WHAT THE EXERCISE ASKS |
Return every line of the listing below without changing anything.

** RECORDS PROVIDED follows **

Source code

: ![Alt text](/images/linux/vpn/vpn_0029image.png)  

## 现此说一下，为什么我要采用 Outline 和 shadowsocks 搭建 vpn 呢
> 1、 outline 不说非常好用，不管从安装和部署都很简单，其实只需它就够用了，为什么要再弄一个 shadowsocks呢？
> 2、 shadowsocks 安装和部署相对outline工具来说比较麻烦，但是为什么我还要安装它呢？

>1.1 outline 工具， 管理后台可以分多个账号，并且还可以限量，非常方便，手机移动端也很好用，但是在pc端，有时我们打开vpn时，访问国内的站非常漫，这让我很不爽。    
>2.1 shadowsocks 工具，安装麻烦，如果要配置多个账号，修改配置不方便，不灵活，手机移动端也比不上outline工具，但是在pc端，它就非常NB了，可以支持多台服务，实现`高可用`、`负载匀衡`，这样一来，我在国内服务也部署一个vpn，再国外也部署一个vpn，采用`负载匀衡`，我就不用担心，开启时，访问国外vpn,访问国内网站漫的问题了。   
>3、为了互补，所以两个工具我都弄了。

** End of RECORDS PROVIDED **

SOLUTION TO THE PROBLEM |
Source code

: ![Alt text](/images/linux/vpn/vpn_0029image.png)  

## 现此说一下，为什么我要采用 Outline 和 shadowsocks 搭建 vpn 呢
> 1、 outline 不说非常好用，不管从安装和部署都很简单，其实只需它就够用了，为什么要再弄一个 shadowsocks呢？
> 2、 shadowsocks 安装和部署相对outline工具来说比较麻烦，但是为什么我还要安装它呢？

>1.1 outline 工具， 管理后台可以分多个账号，并且还可以限量，非常方便，手机移动端也很好用，但是在pc端，有时我们打开vpn时，访问国内的站非常漫，这让我很不爽。    
>2.1 shadowsocks 工具，安装麻烦，如果要配置多个账号，修改配置不方便，不灵活，手机移动端也比不上outline工具，但是在pc端，它就非常NB了，可以支持多台服务，实现`高可用`、`负载匀衡`，这样一来，我在国内服务也部署一个vpn，再国外也部署一个vpn，采用`负载匀衡`，我就不用担心，开启时，访问国外vpn,访问国内网站漫的问题了。   
>3、为了互补，所以两个工具我都弄了。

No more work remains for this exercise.